You certainly won't be humming it as you stride to a showdown with the boss, but you...
Morag Reavley 2007
Pity the soundtrack composer of a brand new Western, trying to fill the giant, hand-tooled cowboy boots of Ennio Morricone. His bold, innovative scores have defined a genre of film music for two or three generations.
But it hasn't inhibited Nick Cave and Bad Seed Warren Ellis in their score for The Assassination of Jesse James. Andrew Dominik's film, starring Brad Pitt as the eponymous outlaw, presents the last days of charismatic anti-hero James before his gunning down at the hands of a young acolyte, Robert Ford. This is no conventional Western tale of righted wrongs - it’s more an intense interior drama, with the strange dynamic between James and Ford at its heart.
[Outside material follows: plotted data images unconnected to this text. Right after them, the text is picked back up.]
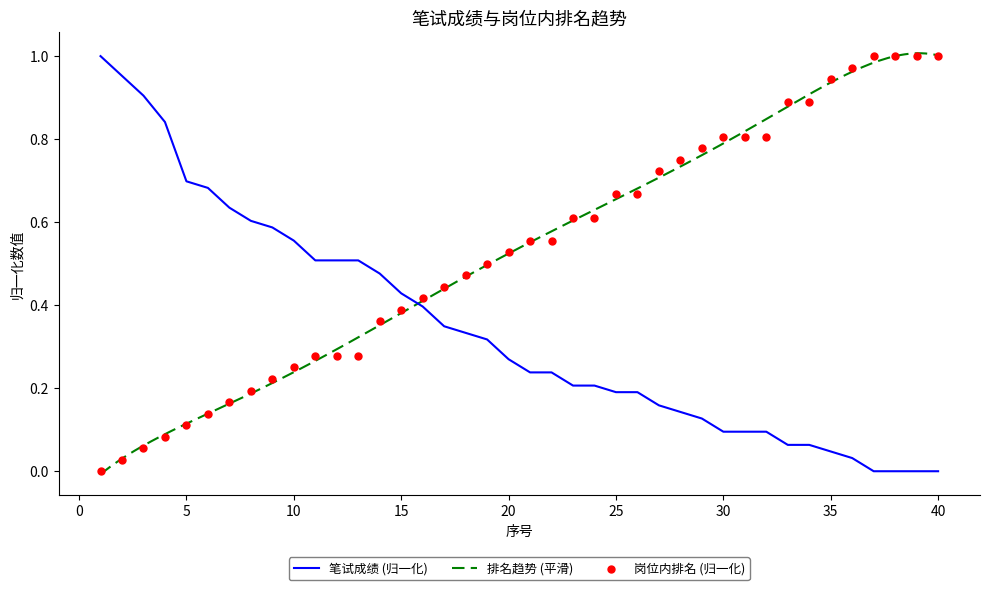

Which series has the largest total across all categories?

岗位内排名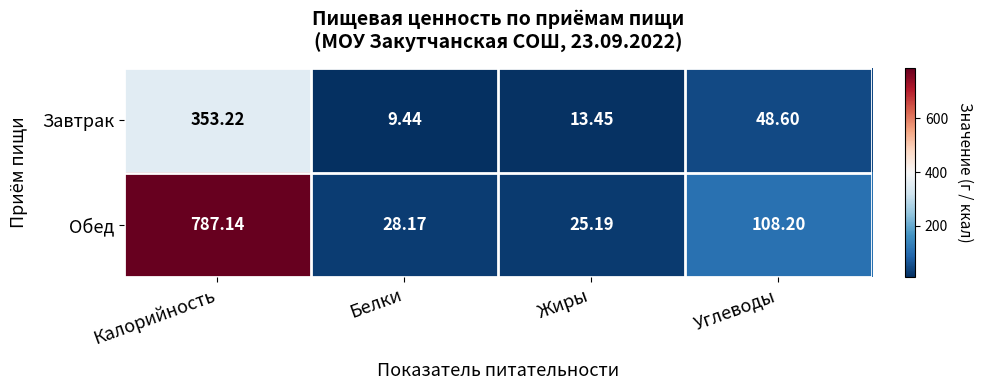

Which category has the highest value in the Завтрак series?

Калорийность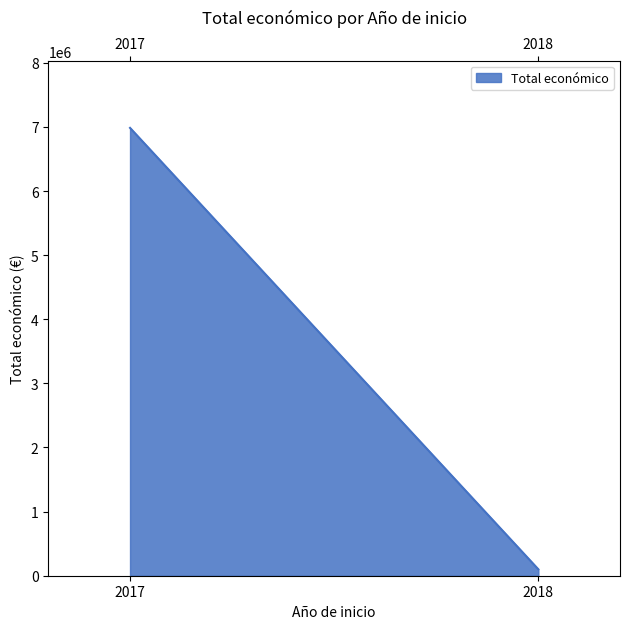

What is the label of the 2nd point from the right?

2017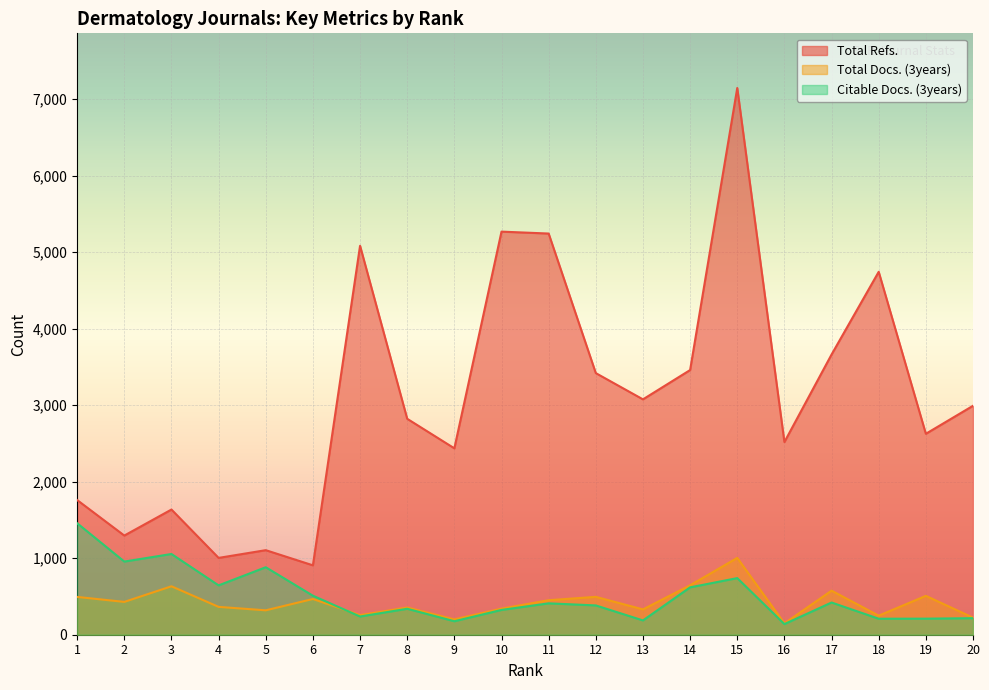

Between 11 and 7, which is larger?

11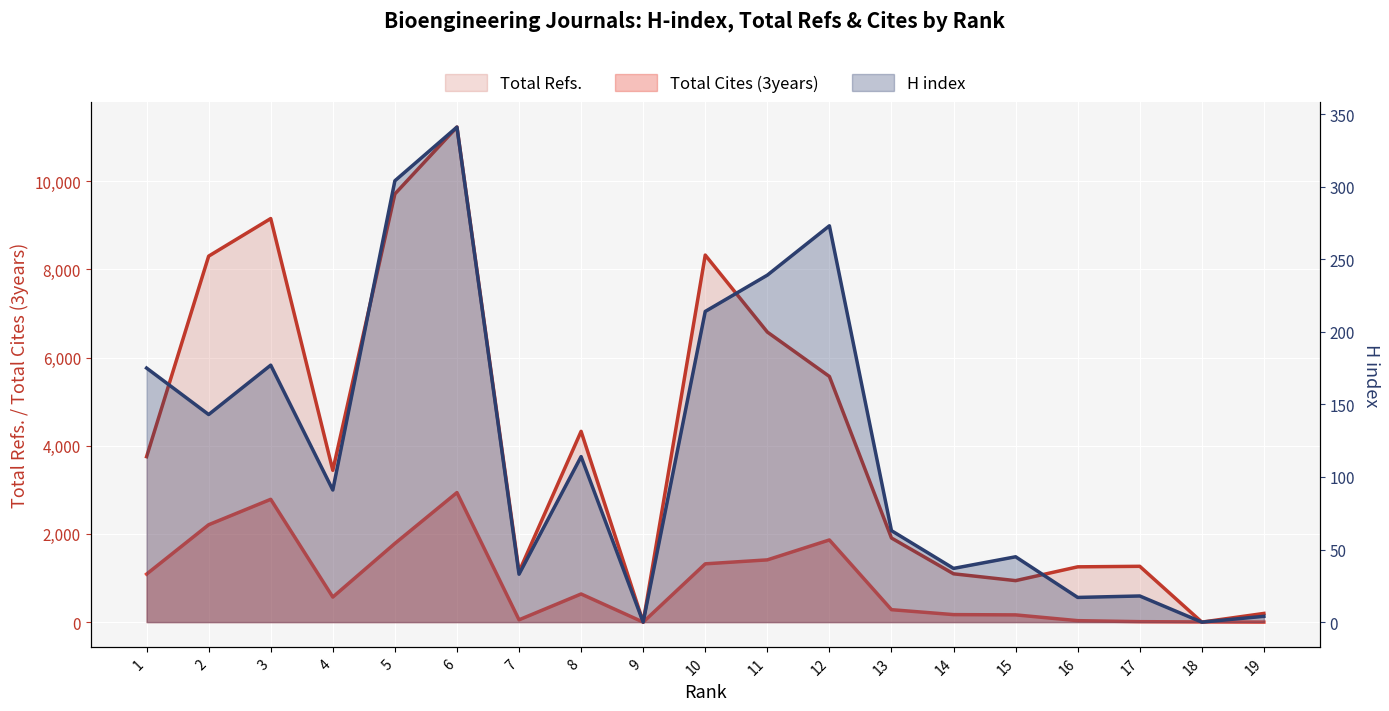

Reading left to right, list all the values displayed in this chart.

H index: 175	143	177	91	304	341	33	114	0	214	239	273	63	37	45	17	18	0	4
Total Refs.: 3753	8303	9156	3444	9714	11231	1143	4328	0	8327	6581	5573	1908	1096	941	1254	1266	0	197
Total Cites (3years): 1089	2209	2786	568	1784	2939	52	638	0	1322	1412	1864	282	170	164	33	10	4	0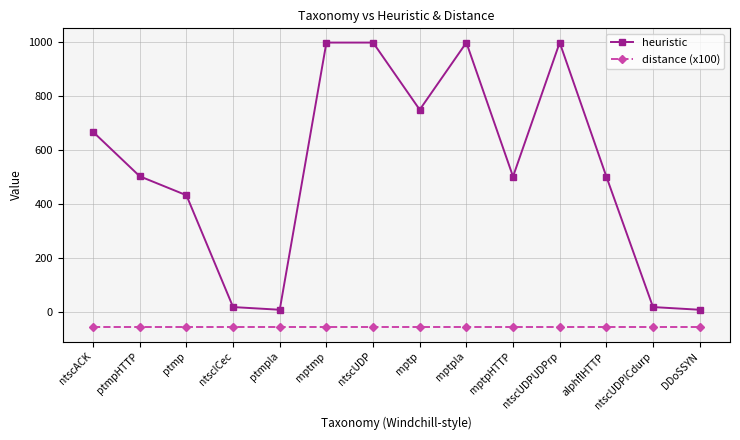

What is the sum of all heuristic values?

7418.7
And the music which Cave and Ellis have come up with is far from generic. Unlike the largely heroic swagger of Morricone's music, the soundscape of ''Jesse James'' is claustrophobic, intense and emotionally fraught. The aptly titled ''Rather Lovely Thing'', the opening track, provides the simple chore melody for the whole film. Like many of the other tracks, it's bleak but beautiful, with gorgeous string arrangements (courtesy of Ellis) and Cave's signature wandering piano, the same few chords and discords reappearing in a haunting narrative.
Traditional instruments and rhythms are overlaid by other, stranger textures. Cave and Ellis fuse futuristic with traditional, layering country melodies with staticky soundloops, acoustic with electric. Take ''Cowgirl'', for instance, its folksy fiddle undercut by raw electric guitar.
Strange and lonely, the score is probably the most successful film collaboration of Cave and Ellis to date. You certainly won't be humming it as you stride to a showdown with the boss, but you have to admire its haunting loveliness.